- **Data records**:
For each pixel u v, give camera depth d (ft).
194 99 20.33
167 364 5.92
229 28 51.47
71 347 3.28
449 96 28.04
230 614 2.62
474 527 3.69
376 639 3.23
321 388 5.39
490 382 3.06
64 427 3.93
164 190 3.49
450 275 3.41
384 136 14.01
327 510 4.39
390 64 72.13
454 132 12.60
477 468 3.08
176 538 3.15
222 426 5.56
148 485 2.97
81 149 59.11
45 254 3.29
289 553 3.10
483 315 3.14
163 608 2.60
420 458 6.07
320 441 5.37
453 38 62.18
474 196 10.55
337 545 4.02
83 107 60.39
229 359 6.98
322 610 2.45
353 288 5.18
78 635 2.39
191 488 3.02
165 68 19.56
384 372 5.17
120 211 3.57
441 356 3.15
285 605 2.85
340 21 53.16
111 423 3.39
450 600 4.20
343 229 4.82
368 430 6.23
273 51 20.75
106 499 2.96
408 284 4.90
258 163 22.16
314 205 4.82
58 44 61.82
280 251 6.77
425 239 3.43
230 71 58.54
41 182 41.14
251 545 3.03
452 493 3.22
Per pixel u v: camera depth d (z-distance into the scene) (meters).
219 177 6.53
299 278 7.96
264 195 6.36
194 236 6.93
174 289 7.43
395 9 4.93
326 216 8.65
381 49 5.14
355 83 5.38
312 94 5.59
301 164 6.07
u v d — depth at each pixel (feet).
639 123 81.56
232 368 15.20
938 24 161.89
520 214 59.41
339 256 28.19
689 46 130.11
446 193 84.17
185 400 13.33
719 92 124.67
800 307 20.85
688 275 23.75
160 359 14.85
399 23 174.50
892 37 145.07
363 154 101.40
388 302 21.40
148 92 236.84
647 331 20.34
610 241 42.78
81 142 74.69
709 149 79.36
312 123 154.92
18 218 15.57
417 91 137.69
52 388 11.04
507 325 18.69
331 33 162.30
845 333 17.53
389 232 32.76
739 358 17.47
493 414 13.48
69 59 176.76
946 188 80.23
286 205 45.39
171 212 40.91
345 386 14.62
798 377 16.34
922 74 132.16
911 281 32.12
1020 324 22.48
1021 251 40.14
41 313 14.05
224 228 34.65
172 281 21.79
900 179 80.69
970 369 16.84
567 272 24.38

- **Instructions for the task**:
The full set of records must be output again exactly.

- **Final answer**:
For each pixel u v, give camera depth d (ft).
194 99 20.33
167 364 5.92
229 28 51.47
71 347 3.28
449 96 28.04
230 614 2.62
474 527 3.69
376 639 3.23
321 388 5.39
490 382 3.06
64 427 3.93
164 190 3.49
450 275 3.41
384 136 14.01
327 510 4.39
390 64 72.13
454 132 12.60
477 468 3.08
176 538 3.15
222 426 5.56
148 485 2.97
81 149 59.11
45 254 3.29
289 553 3.10
483 315 3.14
163 608 2.60
420 458 6.07
320 441 5.37
453 38 62.18
474 196 10.55
337 545 4.02
83 107 60.39
229 359 6.98
322 610 2.45
353 288 5.18
78 635 2.39
191 488 3.02
165 68 19.56
384 372 5.17
120 211 3.57
441 356 3.15
285 605 2.85
340 21 53.16
111 423 3.39
450 600 4.20
343 229 4.82
368 430 6.23
273 51 20.75
106 499 2.96
408 284 4.90
258 163 22.16
314 205 4.82
58 44 61.82
280 251 6.77
425 239 3.43
230 71 58.54
41 182 41.14
251 545 3.03
452 493 3.22
Per pixel u v: camera depth d (z-distance into the scene) (meters).
219 177 6.53
299 278 7.96
264 195 6.36
194 236 6.93
174 289 7.43
395 9 4.93
326 216 8.65
381 49 5.14
355 83 5.38
312 94 5.59
301 164 6.07
u v d — depth at each pixel (feet).
639 123 81.56
232 368 15.20
938 24 161.89
520 214 59.41
339 256 28.19
689 46 130.11
446 193 84.17
185 400 13.33
719 92 124.67
800 307 20.85
688 275 23.75
160 359 14.85
399 23 174.50
892 37 145.07
363 154 101.40
388 302 21.40
148 92 236.84
647 331 20.34
610 241 42.78
81 142 74.69
709 149 79.36
312 123 154.92
18 218 15.57
417 91 137.69
52 388 11.04
507 325 18.69
331 33 162.30
845 333 17.53
389 232 32.76
739 358 17.47
493 414 13.48
69 59 176.76
946 188 80.23
286 205 45.39
171 212 40.91
345 386 14.62
798 377 16.34
922 74 132.16
911 281 32.12
1020 324 22.48
1021 251 40.14
41 313 14.05
224 228 34.65
172 281 21.79
900 179 80.69
970 369 16.84
567 272 24.38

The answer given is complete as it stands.